> **Activity**: The number of lines below containing the word "Transfer" is all that should be returned.

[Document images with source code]
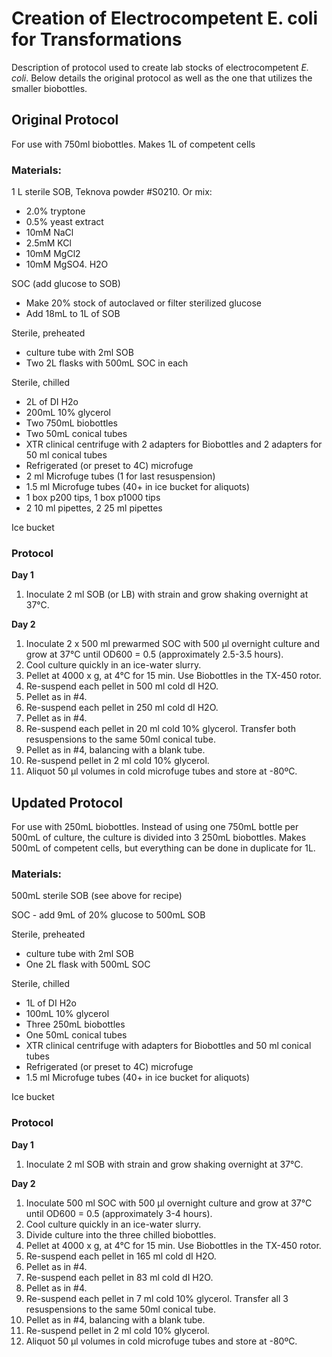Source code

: # Creation of Electrocompetent E. coli for Transformations

Description of protocol used to create lab stocks of electrocompetent *E. coli*.
Below details the original protocol as well as the one that utilizes the smaller biobottles.

## Original Protocol

For use with 750ml biobottles. Makes 1L of competent cells

### Materials:

1 L sterile SOB, Teknova powder #S0210.  Or mix:
- 2.0% tryptone
- 0.5% yeast extract
- 10mM NaCl
- 2.5mM KCl
- 10mM MgCl2
- 10mM MgSO4. H2O

SOC (add glucose to SOB)
- Make 20% stock of autoclaved or filter sterilized glucose
- Add 18mL to 1L of SOB

Sterile, preheated
- culture tube with 2ml SOB
- Two 2L flasks with 500mL SOC in each

Sterile, chilled
- 2L of DI H2o
- 200mL 10% glycerol
- Two 750mL biobottles
- Two 50mL conical tubes
- XTR clinical centrifuge with 2 adapters for Biobottles and 2 adapters for 50 ml conical tubes
- Refrigerated (or preset to 4C) microfuge
- 2 ml Microfuge tubes (1 for last resuspension)
- 1.5 ml Microfuge tubes (40+ in ice bucket for aliquots)
- 1 box p200 tips, 1 box p1000 tips
- 2 10 ml pipettes, 2 25 ml pipettes

Ice bucket

### Protocol

**Day 1**
1. Inoculate 2 ml SOB (or LB) with strain and grow shaking overnight at 37°C.

**Day 2**
1. Inoculate 2 x 500 ml prewarmed SOC with 500 μl overnight culture and grow at 37°C until OD600 = 0.5 (approximately 2.5-3.5 hours).
2. Cool culture quickly in an ice-water slurry.
3. Pellet at 4000 x g, at 4°C for 15 min.  Use Biobottles in the TX-450 rotor.
4. Re-suspend each pellet in 500 ml cold dI H2O.
5. Pellet as in #4.
6. Re-suspend each pellet in 250 ml cold dI H2O.
7. Pellet as in #4.
8. Re-suspend each pellet in 20 ml cold 10% glycerol.  Transfer both resuspensions to the same 50ml conical tube.
9. Pellet as in #4, balancing with a blank tube.
10. Re-suspend pellet in 2 ml cold 10% glycerol.
11. Aliquot 50 μl volumes in cold microfuge tubes and store at -80ºC.


## Updated Protocol

For use with 250mL biobottles. Instead of using one 750mL bottle per 500mL of culture, the culture is divided into 3 250mL biobottles.
Makes 500mL of competent cells, but everything can be done in duplicate for 1L.

### Materials: 

500mL sterile SOB (see above for recipe)

SOC - add 9mL of 20% glucose to 500mL SOB

Sterile, preheated
- culture tube with 2ml SOB
- One 2L flask with 500mL SOC

Sterile, chilled
- 1L of DI H2o
- 100mL 10% glycerol
- Three 250mL biobottles
- One 50mL conical tubes
- XTR clinical centrifuge with adapters for Biobottles and 50 ml conical tubes
- Refrigerated (or preset to 4C) microfuge
- 1.5 ml Microfuge tubes (40+ in ice bucket for aliquots)

Ice bucket

### Protocol

**Day 1**
1. Inoculate 2 ml SOB with strain and grow shaking overnight at 37°C.

**Day 2**
1. Inoculate 500 ml SOC with 500 μl overnight culture and grow at 37°C until OD600 = 0.5 (approximately 3-4 hours).
2. Cool culture quickly in an ice-water slurry.
3. Divide culture into the three chilled biobottles.
4. Pellet at 4000 x g, at 4°C for 15 min.  Use Biobottles in the TX-450 rotor.
5. Re-suspend each pellet in 165 ml cold dI H2O.
6. Pellet as in #4.
7. Re-suspend each pellet in 83 ml cold dI H2O.
8. Pellet as in #4.
9. Re-suspend each pellet in 7 ml cold 10% glycerol.  Transfer all 3 resuspensions to the same 50ml conical tube.
10. Pellet as in #4, balancing with a blank tube.
11. Re-suspend pellet in 2 ml cold 10% glycerol.
12. Aliquot 50 μl volumes in cold microfuge tubes and store at -80ºC.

> **Solution to this task**: 2